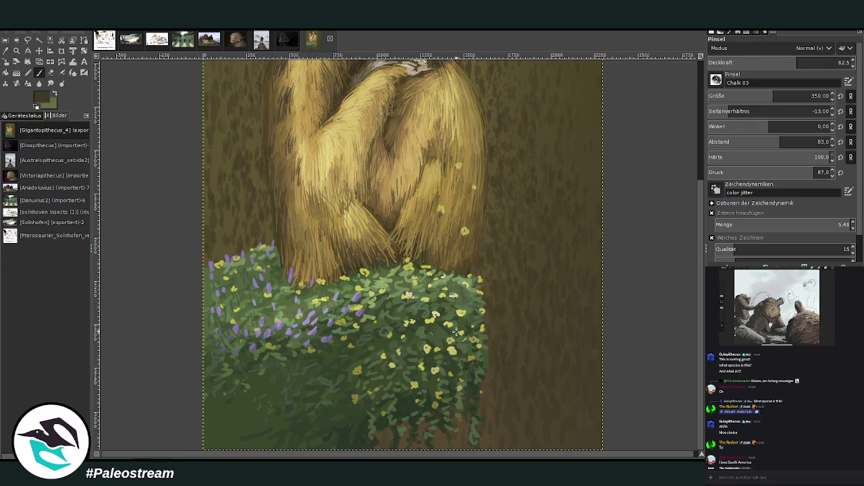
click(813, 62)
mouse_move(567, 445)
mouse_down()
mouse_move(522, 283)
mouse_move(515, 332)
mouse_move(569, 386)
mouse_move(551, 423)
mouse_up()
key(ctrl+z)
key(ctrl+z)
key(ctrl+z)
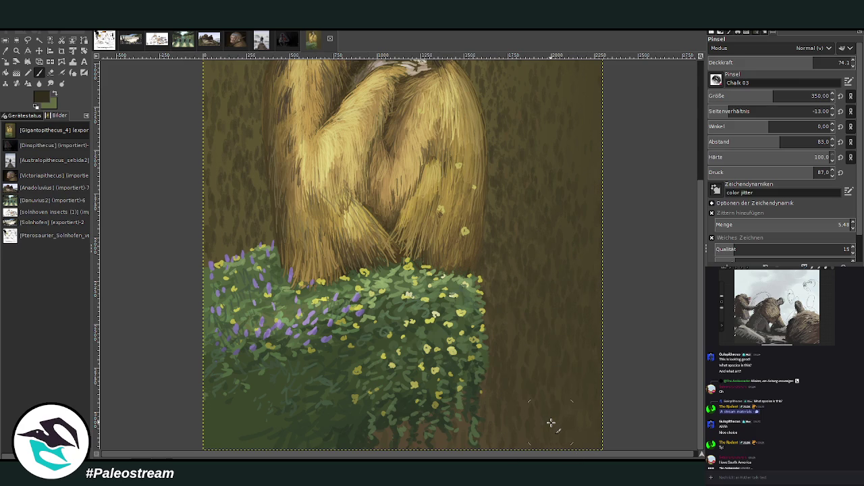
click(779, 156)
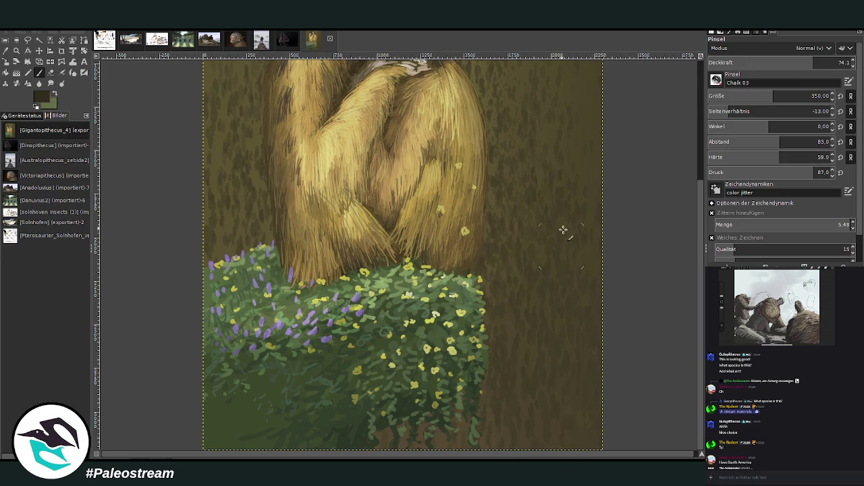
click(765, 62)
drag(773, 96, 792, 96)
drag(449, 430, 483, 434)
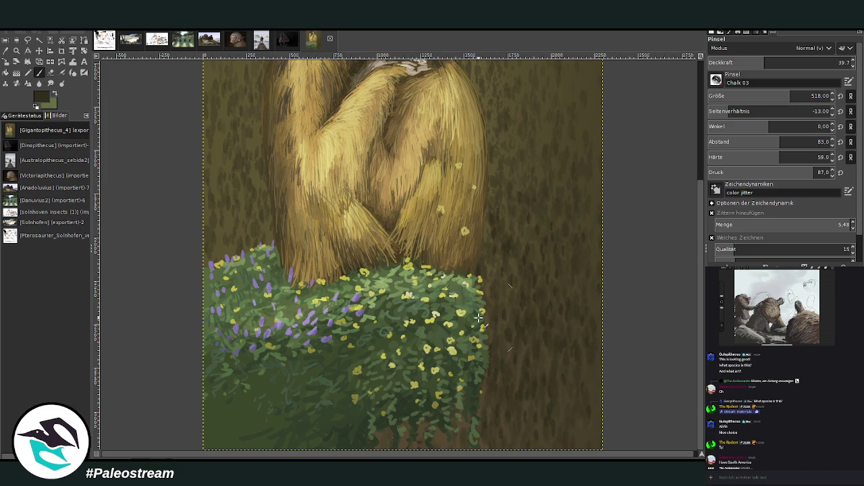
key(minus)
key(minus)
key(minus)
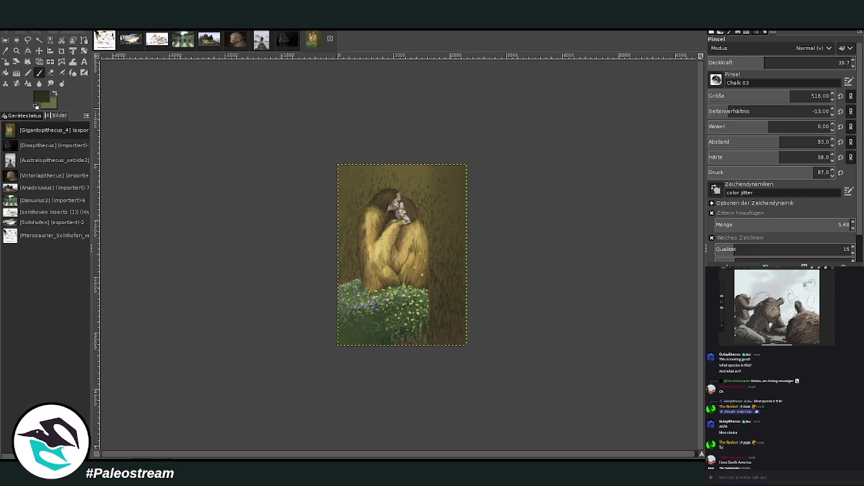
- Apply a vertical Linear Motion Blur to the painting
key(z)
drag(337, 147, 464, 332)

=====

§ Problem
For the data above, return an exact copy that contains no pictures.

§ Problem solution
click(813, 62)
mouse_move(567, 445)
mouse_down()
mouse_move(522, 283)
mouse_move(515, 332)
mouse_move(569, 386)
mouse_move(551, 423)
mouse_up()
key(ctrl+z)
key(ctrl+z)
key(ctrl+z)
click(779, 156)
click(765, 62)
drag(773, 96, 792, 96)
drag(449, 430, 483, 434)
key(minus)
key(minus)
key(minus)
- Apply a vertical Linear Motion Blur to the painting
key(z)
drag(337, 147, 464, 332)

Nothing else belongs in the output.